Culture sur oeufs de poules embryonnés

Cette technique est en voie d'abandon dans les laboratoires Elle est toujours utilisée par l'industrie pharmaceutique pour la préparation du vaccin antigrippal: Le vaccin antigrippal est préparé chaque année à partir des souches de virus recommandées par l'OMS. Ces souches sont inoculées dans l'oeuf embryonné, les virus produits sont isolés par ultracentnfugation et inactivés par la bêtapropiolactone.

Cultures cellulaires

En 1949, Enders réalise la première culture d'un virus - le virus poliomyélitique - sur culture cellulaire in vitro. On pratique ces cultures dans des récipients de verre, des boites de Pétri en plastique et, dans l'industrie, sur des billes microporteuses.

Trois types de cultures cellulaires sont utilisées :
-les cultures primaires
-les cultures de cellules diploïdes
-les cultures de cellules en lignée continue

Les cellules sont issues directement du tissu d'origine, par exemple le rein d'un singe rhésus ( seule technique utilisable en 1954 pour la préparation des vaccins antipoliomyélitiques, des milliers de singes rhésus ont été sacrifiés ! (À l'Institut Mérieux on a utilisé 20 000 singes ..)).
Pour respecter les écosystèmes, les cultures primaires sont de moins en moins utilisées, chaque culture nécessitant la mort d'un animal.

On a isolé de cultures primaires des lignées conservant les caractères de cellules normales et supportant une cinquantaine de passages. On a isolé des souches diploïdes animales ou humaines, telles que la lignée WI38 (Wistar Institut) et la lignée MCR5, originaires de cellules de poumon embryonnaire humain.

II arrive parfois que certaines cellules d'une culture se modifient : croissance plus rapide, anomalies chromosomiques, perte de l'inhibition de contact et surtout possibilité d'un nombre illimité de passages.
De telles cellules "transformées" in vivo donnent naissance à des lignées continues, immortelles:
les cellules Vero ont été isolées d'une culture primaire de rein de singe vert (Vervet origin)
les cellules Hela, isolées en 1952 du carcinome du col utérin d'une patiente américaine (Helen Lansing),
les cellules KB, isolées d'un cancer buccal.
Les cultures cellulaires sont utilisées non seulement dans les laboratoires de recherche mais également dans les laboratoires d'analyse (pour identifier certains virus) et dans l'industrie pharmaceutique (pour la préparation des vaccins, la lignée Vero est de plus en plus utilisée)

2. Aspects cellulaires de la multiplication virale

L'expression du génome viral dans la cellule infectée aboutit à des altérations cellulaires diverses définissant plusieurs types d'interactions virus - cellules:

Le cycle productif

C'est le cycle de multiplication il aboutit à la production de nouveaux virions. Comme il se termine par la mort de la cellule infectée (à plus ou moins brève échéance) on l'appelle aussi le cycle lytique. La cellule infectée dans laquelle le virus se multiplie est une cellule permissive. La permissivité d'une cellule dépend de la présence de cofacteurs cellulaires, capables d'aider l'expression du génome viral et la fabrication de particules virales.
Dans la cellule infectée
• l'inhibition des synthèses cellulaires,
• la fragmentation de la chromatine par des enzymes virales,
• l'accumulation des macromolécules virales,
conduisent a des lésions observables au microscope optique et qui sont souvent évocatrices du virus.

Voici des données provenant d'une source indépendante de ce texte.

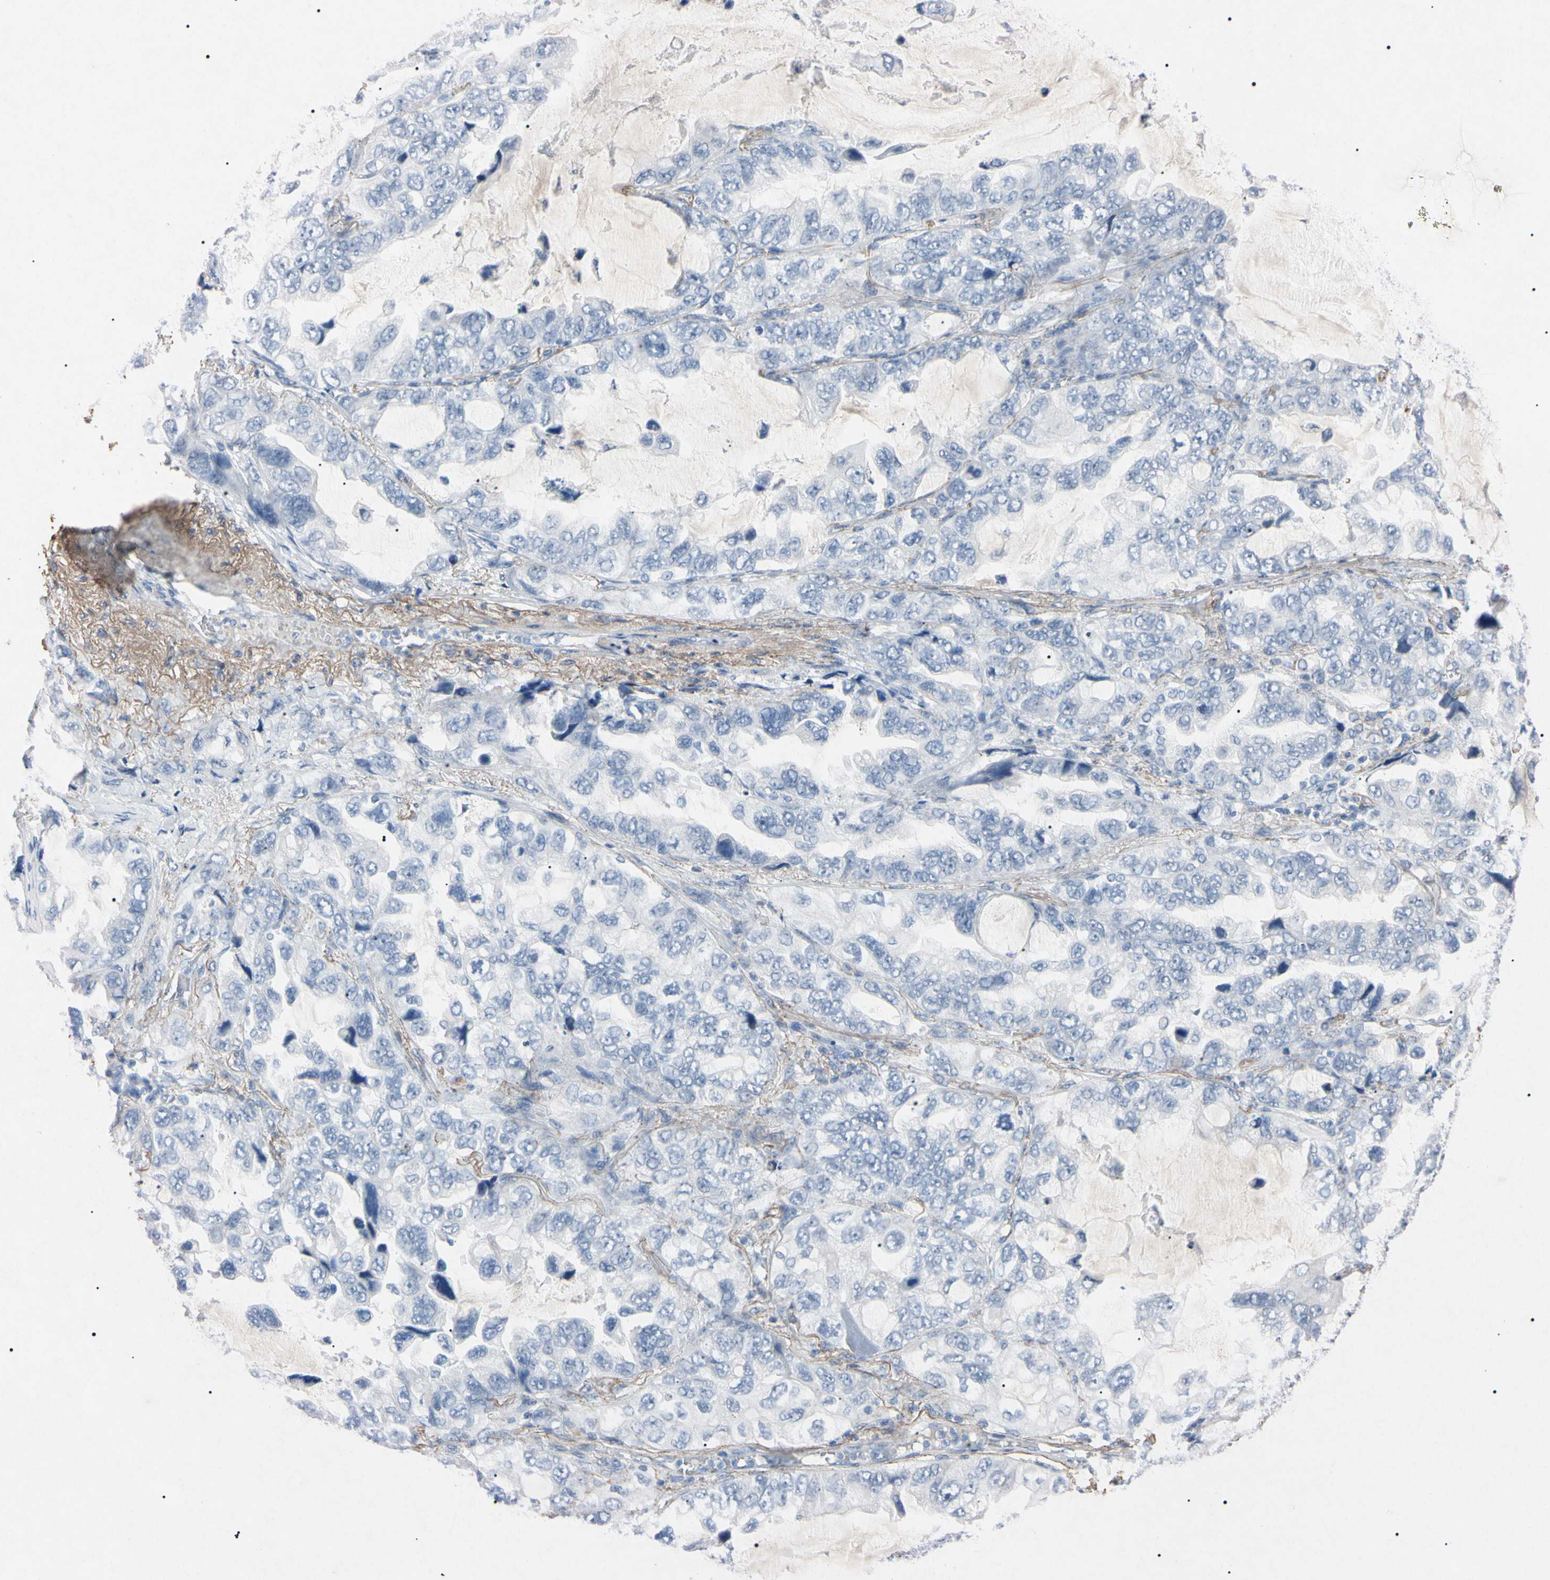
{"staining": {"intensity": "negative", "quantity": "none", "location": "none"}, "tissue": "lung cancer", "cell_type": "Tumor cells", "image_type": "cancer", "snomed": [{"axis": "morphology", "description": "Squamous cell carcinoma, NOS"}, {"axis": "topography", "description": "Lung"}], "caption": "There is no significant staining in tumor cells of lung cancer.", "gene": "ELN", "patient": {"sex": "female", "age": 73}}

C'est l'effet cytopathogène (ou ECP)

·la nappe cellulaire est détruite,
·les cellules sont ballonisées ou au contraire rétractées,
·avec certains virus la fusion des cellules forme des nappes cytoplasmiques contenant de nombreux noyaux : les syncytiums
·après coloration des cellules on peut aussi voir des inclusions dans le noyau ou dans le cytoplasme, selon le site où le virus se multiplie.

Le cycle abortif

Bien qu'ayant pénétré dans la cellule, le génome ne peut pas s'exprimer : les cellules sont des cellules non permissives: elles sont incapables d'assurer entièrement le programme des synthèses virales.

La transformation cellulaire

En pénétrant dans une cellule non permissive, le virus ne peut pas se multiplier. Mais son génome peut subsister sous la forme d'un épisome : libre ou intégré dans le génome cellulaire.
L'expression de certains gènes viraux ne provoque pas la mort des cellules mais leur donne des propriétés de croissance et d'immortalité analogues à celles des cellules cancéreuses. Le virus a transformé la cellule : c'est un virus oncogène.

Les infections virales persistantes

Les infections virales persistantes sont de deux types : latentes ou chroniques.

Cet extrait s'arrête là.